The fallout started after a disquieting article was published by Reuters last month.

Less than two months before the industry's annual RSA Conference, respected researchers and experts are canceling their appearances at the major event in light of allegations that the National Security Agency (NSA) arranged a shady deal between it and security firm RSA.   

The fallout started after a disquieting article was published by Reuters last month.

In the story, which sourced classified documents obtained by whistleblower Edward Snowden, the outlet detailed a $10 million contract which set an NSA-influenced formula as the default method for number generation in RSA's BSAFE software.

Robert Graham, CEO of Errata Security, posted a running list online this weekend of the speakers that have pulled out of the conference in San Francisco, which will take place Feb. 24 though 28.

Easily the largest gathering of security pros to gather annually in the U.S., the RSA Conference will now be absent several voices that planned to lead talks or speak in panels.

Among the confirmed cancellations, are F-Secure Chief Research Officer Mikko Hypponen, Taia Global CEO Jeffrey Carr, Atredis Partners “Breaker in Chief” Josh Thomas and well-known privacy buffs Chris Soghoian (with the American Civil Liberties Union) and Marcia Hofmann (a special counsel at the Electronic Frontier Foundation who recently started her own practice focusing on tech and privacy issues).

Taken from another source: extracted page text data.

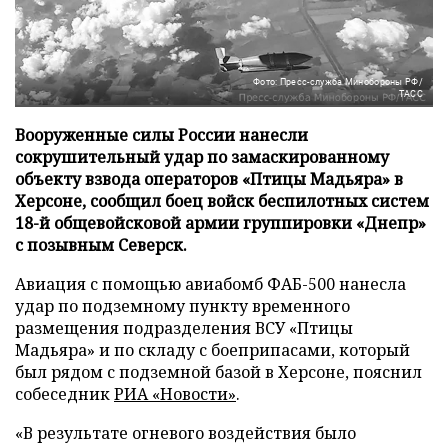
Фото: Пресс-служба Минобороны РФ/
ТАСС
Вооруженные силы России нанесли
сокрушительный удар по замаскированному
объекту взвода операторов «Птицы Мадьяра» в
Херсоне, сообщил боец войск беспилотных систем
18-й общевойсковой армии группировки «Днепр»
с позывным Северск.
Авиация с помощью авиабомб ФАБ-500 нанесла
удар по подземному пункту временного
размещения подразделения ВСУ «Птицы
Мадьяра» и по складу с боеприпасами, который
был рядом с подземной базой в Херсоне, пояснил
собеседник
РИА «Новости»
.
«В результате огневого воздействия было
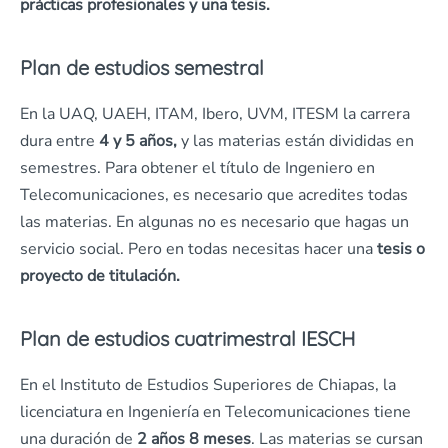
prácticas profesionales y una tesis.
Plan de estudios semestral
En la UAQ, UAEH, ITAM, Ibero, UVM, ITESM la carrera
dura entre
4 y 5 años,
y las materias están divididas en
semestres. Para obtener el título de Ingeniero en
Telecomunicaciones, es necesario que acredites todas
las materias. En algunas no es necesario que hagas un
servicio social. Pero en todas necesitas hacer una
tesis o
proyecto de titulación.
Plan de estudios cuatrimestral IESCH
En el Instituto de Estudios Superiores de Chiapas, la
licenciatura en Ingeniería en Telecomunicaciones tiene
una duración de
2 años 8 meses
. Las materias se cursan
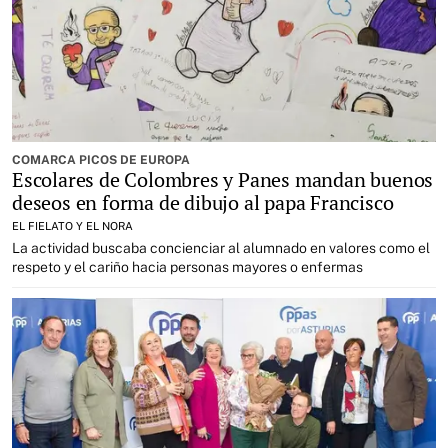
COMARCA PICOS DE EUROPA
Escolares de Colombres y Panes mandan buenos
deseos en forma de dibujo al papa Francisco
EL FIELATO Y EL NORA
La actividad buscaba concienciar al alumnado en valores como el
respeto y el cariño hacia personas mayores o enfermas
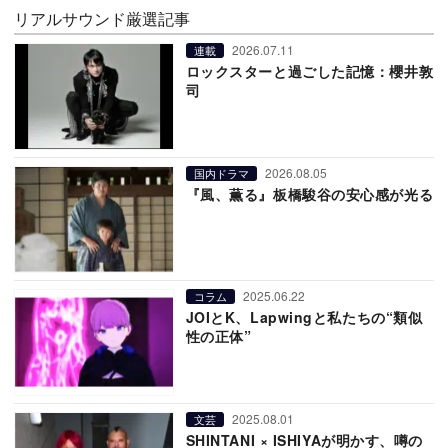
リアルサウンド厳選記事
2026.07.11
連載
ロックスターと過ごした記憶：櫻井敦
司
2026.08.05
国内ドラマ
『風、薫る』板橋駿谷の安心感が光る
2025.06.22
コラム
JOIとK、Lapwingと私たちの“類似
性の正体”
2025.08.01
文芸
SHINTANI × ISHIYAが明かす、噂の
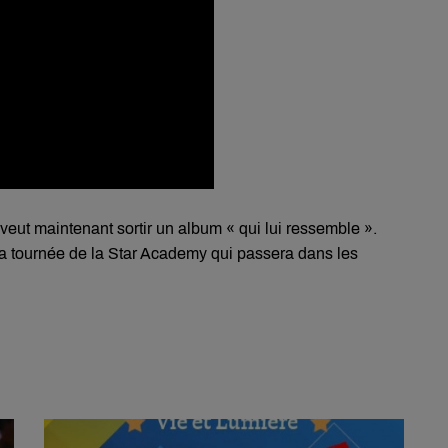
veut maintenant sortir un album « qui lui ressemble ».
e la tournée de la Star Academy qui passera dans les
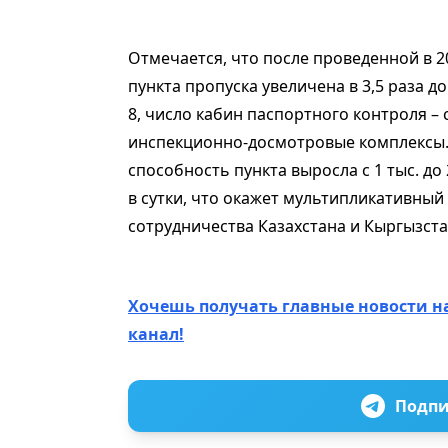
Отмечается, что после проведенной в 
пункта пропуска увеличена в 3,5 раза до 
8, число кабин паспортного контроля – 
инспекционно-досмотровые комплексы. 
способность пункта выросла с 1 тыс. до 2
в сутки, что окажет мультипликативный
сотрудничества Казахстана и Кыргызста
Хочешь получать главные новости н
канал!
Подпи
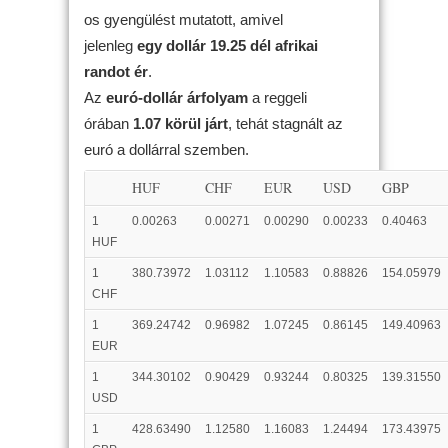
os gyengülést mutatott, amivel
jelenleg
egy dollár 19.25 dél afrikai
randot ér
.
Az
euró-dollár árfolyam
a reggeli
órában
1.07 körül járt
, tehát stagnált az
euró a dollárral szemben.
HUF
CHF
EUR
USD
GBP
1
0.00263
0.00271
0.00290
0.00233
0.40463
HUF
1
380.73972
1.03112
1.10583
0.88826
154.05979
CHF
1
369.24742
0.96982
1.07245
0.86145
149.40963
EUR
1
344.30102
0.90429
0.93244
0.80325
139.31550
USD
1
428.63490
1.12580
1.16083
1.24494
173.43975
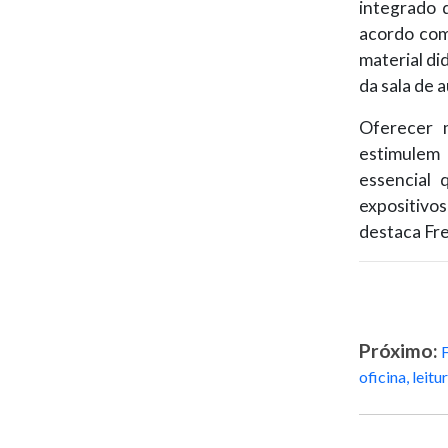
integrado 
acordo co
material di
da sala de 
Oferecer 
estimulem 
essencial 
expositivo
destaca Fre
Próximo:
oficina, leitu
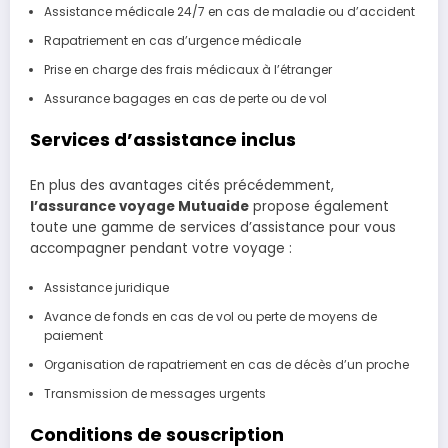
Assistance médicale 24/7 en cas de maladie ou d’accident
Rapatriement en cas d’urgence médicale
Prise en charge des frais médicaux à l’étranger
Assurance bagages en cas de perte ou de vol
Services d’assistance inclus
En plus des avantages cités précédemment,
l’assurance voyage Mutuaide
propose également
toute une gamme de services d’assistance pour vous
accompagner pendant votre voyage :
Assistance juridique
Avance de fonds en cas de vol ou perte de moyens de
paiement
Organisation de rapatriement en cas de décès d’un proche
Transmission de messages urgents
Conditions de souscription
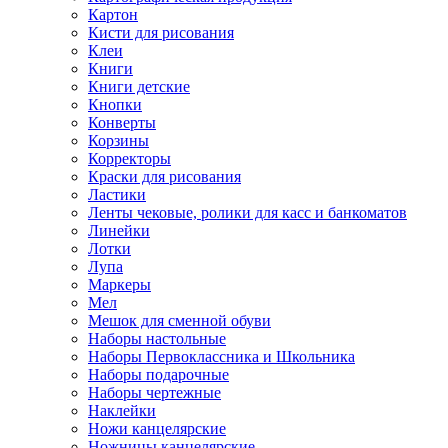
Картон
Кисти для рисования
Клеи
Книги
Книги детские
Кнопки
Конверты
Корзины
Корректоры
Краски для рисования
Ластики
Ленты чековые, ролики для касс и банкоматов
Линейки
Лотки
Лупа
Маркеры
Мел
Мешок для сменной обуви
Наборы настольные
Наборы Первоклассника и Школьника
Наборы подарочные
Наборы чертежные
Наклейки
Ножи канцелярские
Ножницы канцелярские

In addition, Google software engineers Adam Langley and Chris Palmer, along with Alex Fowler, Mozilla's global privacy and public policy leader, have decided not to speak next month.

Josh Thomas, a partner at security firm Atredis, told SCMagazine.com on Wednesday that, despite the fact that RSA, the company, and RSA, the conference, “are two different entities” – that they still “share the same name,” and he didn't want to lend his name or credibility to the event.

“If I speak at the conference, I feel that I lend my name to their credibility and actions as a company,” Thomas said. “I had no interest in press [in canceling]. I just did not want to lend my name to something I do not believe in. “

He continued, saying that he doesn't believe that the group of cancellations will have a “big impact at the end of the day” on the company, “but on my principled stance, I just don't want to be a part of it.”

On Tuesday, a number of speakers, including Fowler, Soghoian and Hofmann, sounded off on Twitter about backing out of their RSA Conference engagements.

Soghoian specifically referenced RSA's quick (and meticulously worded) denial of the NSA allegations.

On Wednesday, Hyponnen took to F-Secure's website to confirm that, in addition to him canceling his appearance in an FTC panel at the event, that the company would not be “speaking, sponsoring or exhibiting at RSA Conference USA 2014.”

“While I am glad to see that many other speakers have decided to cancel their appearances at RSA 2014 in protest, I don't want to portray myself as a leader of a boycott,” Hyponnen wrote. “I did what I felt I had to do. Others are making their own decisions.”

The board for the Open Web Application Security Project (OWASP), a nonprofit group aimed at improving software security, is currently deciding whether the group should move forward with plans to train developers at the conference. OWASP has asked members to weigh in via a poll.